53. Referring to the aforesaid orders, learned counsel submitted that once the amendment seeking to raise the plea of non-joinder of necessary parties was rejected, the said issue has attained finality and cannot be re-agitated.

54. Learned counsel further submitted that in the affidavit of examination-in-chief, the defendant's witness, Shri V.D. Nautiyal, had stated that MDDA's possession is recorded in the Khatauni in the current settlement with respect to Khasra No. 430 (new No. 908), area 0.4000 hectare. It was contended that, as per the revenue records, possession is shown to be with MDDA, and the question of possession recorded in revenue entries cannot be used to defeat the present civil suit. Referring to the provisions of Order I Rule 9 CPC, learned counsel submitted that no suit shall be defeated by reason of non-joinder of parties, and the Court is competent to adjudicate the rights of the parties before it.

55. It was further contended that although certain persons may be in occupation of the flats constructed over the suit property, the defendant remains the principal party, and there was no necessity to implead such occupants.

56. Learned counsel also pointed out that the defendant has taken mutually contradictory pleas in paragraph 7A of the written statement. On one hand, it is stated that MDDA is in possession, while on the other 27 2026:UHC:2831 hand, it is claimed that possession had already been handed over to allottees in the years 2003-2004.

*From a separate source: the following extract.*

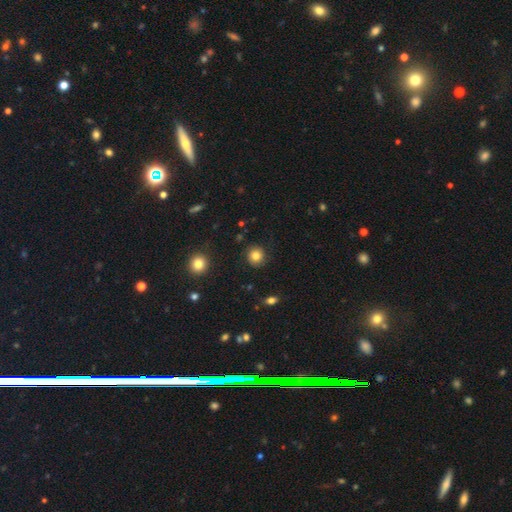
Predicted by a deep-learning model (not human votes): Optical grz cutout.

57. It was further argued that the use of the term allotted itself indicates that the jural relationship continues with the defendant, and therefore, the defendant cannot evade liability on that ground. It was also contended that the defendant has suppressed material facts from the Court, and therefore, an adverse inference ought to be drawn against it, particularly as it failed to disclose the complete status of the alleged allottees. It was emphasized that there is no pleading to the effect that the flats had been constructed prior to the institution of the suit. There is neither any assertion nor any evidence to establish that possession had been transferred before the suit was filed.

58. On the contrary, it is the defendant's own case that the occupants of the buildings are allottees of the defendant, thereby reinforcing the plaintiffs' contention that the defendant remains responsible for the acts in question.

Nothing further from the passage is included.